Breakthroughs spawn unique challenges

The excitement of the last decade must, however, be tempered by the scientific, economic, and ethical challenges that still confront us in applying these breakthroughs in the clinic.

For example, identifying a specific present mutant sequence is and will continue to be crucial due to the importance of genotype-phenotype relationships. Yet the process of confirming the mutation poses several problems.

First, because the focus on genotype-phenotype relationships is relatively new, the current studies are small, and securing a quicker enrollment of patients into clinical studies of genotype-phenotype relationships remains a challenge. Moreover, clinical databases often are simply too limited to allow us to understand the penetrance and phenotype of every mutation in any of the known cancer-related genes. This limitation might be overcome, however, by using the archived, paraffin-embedded material in hundreds of surgical pathology laboratories. To do that ethically, medical chart researchers and genetic counselors will need to obtain follow-up information and consent from patients. Economically, such an effort will require a major funding commitment.

Second, the full potential of automated, miniaturized, parallel genotyping technologies has not been realized. If automated “lab on a chip” technologies are to become widely available, private and public assistance is needed. Implementing such genotyping infrastructure requires hiring well-trained personnel to support the research. In addition, members of the research community must dispel—particularly for graduate students—the notion that high-throughput clinical genomics is merely a big “fishing expedition,” by supporting and encouraging genomic investigation.

Third, confirming a frame-shift/nonsense mutation from deletions and insertions (common in hereditary cancer genes) requires that sequence data be read by humans rather than machines, a process that can increase costs significantly. Indeed, the real bottleneck to progress today lies in developing integrated approaches to accurately collect and process the enormous amount of data collected from the trials. Funding research that is focused on the development of integrated systems to perform such studies should be a top priority. This funding effort should address concerns about how to mine data in standard written medical charts as well.

We would be remiss if we failed to mention that this exciting new area of clinical practice also raises ethical concerns. For example, is it ethical to use the large banks of tissue available in surgical-pathology tissue blocks around the world without the consent of the people from whom the tumors were resected? Conversely, if one of those people cannot be tracked down, is it ethical not to proceed with this research? What are the implications of telling someone that an inherited set of metabolic enzymes puts him or her at a slight but real increased risk of developing cancer?
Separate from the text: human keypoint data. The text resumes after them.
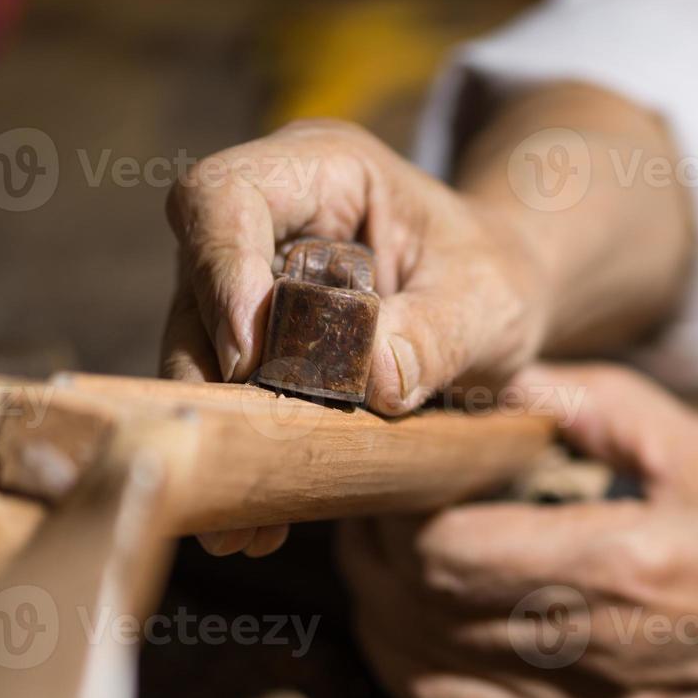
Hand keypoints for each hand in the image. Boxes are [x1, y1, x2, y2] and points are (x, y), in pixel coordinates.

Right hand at [160, 119, 553, 556]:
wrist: (498, 305)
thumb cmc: (497, 278)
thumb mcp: (491, 300)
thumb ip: (436, 333)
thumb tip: (371, 382)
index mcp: (324, 171)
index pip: (229, 196)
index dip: (220, 267)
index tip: (247, 354)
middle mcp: (270, 220)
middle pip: (198, 283)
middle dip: (211, 375)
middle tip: (240, 457)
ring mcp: (252, 283)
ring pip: (199, 349)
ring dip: (220, 431)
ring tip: (245, 522)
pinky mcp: (254, 344)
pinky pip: (228, 397)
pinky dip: (244, 456)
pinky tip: (258, 526)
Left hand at [338, 365, 697, 697]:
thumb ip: (597, 405)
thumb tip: (503, 380)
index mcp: (625, 569)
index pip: (443, 552)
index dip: (395, 510)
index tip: (398, 470)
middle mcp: (600, 665)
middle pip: (418, 624)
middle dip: (376, 563)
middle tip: (381, 513)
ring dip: (390, 634)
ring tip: (397, 578)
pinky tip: (440, 659)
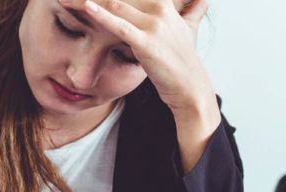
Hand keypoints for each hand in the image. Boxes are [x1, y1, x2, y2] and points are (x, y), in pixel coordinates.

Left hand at [60, 0, 220, 171]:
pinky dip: (100, 16)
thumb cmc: (182, 62)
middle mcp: (160, 9)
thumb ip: (191, 11)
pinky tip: (85, 6)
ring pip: (115, 5)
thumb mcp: (187, 30)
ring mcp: (155, 25)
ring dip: (87, 0)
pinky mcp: (147, 43)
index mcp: (164, 4)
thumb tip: (201, 0)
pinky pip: (119, 26)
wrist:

Already, experts such as the secretary of the U.S. Health and Human Services Advisory Committee on Genetic Testing and representatives from other areas of genomic research are pondering and making recommendations about these moral and ethical dilemmas. It’s worth noting that some start-up clinical genomics companies have business plans that include ethical review boards made up of outside contractors. Simply put, we can’t afford not to do this research, and we must establish a way to carry it out openly and ethically.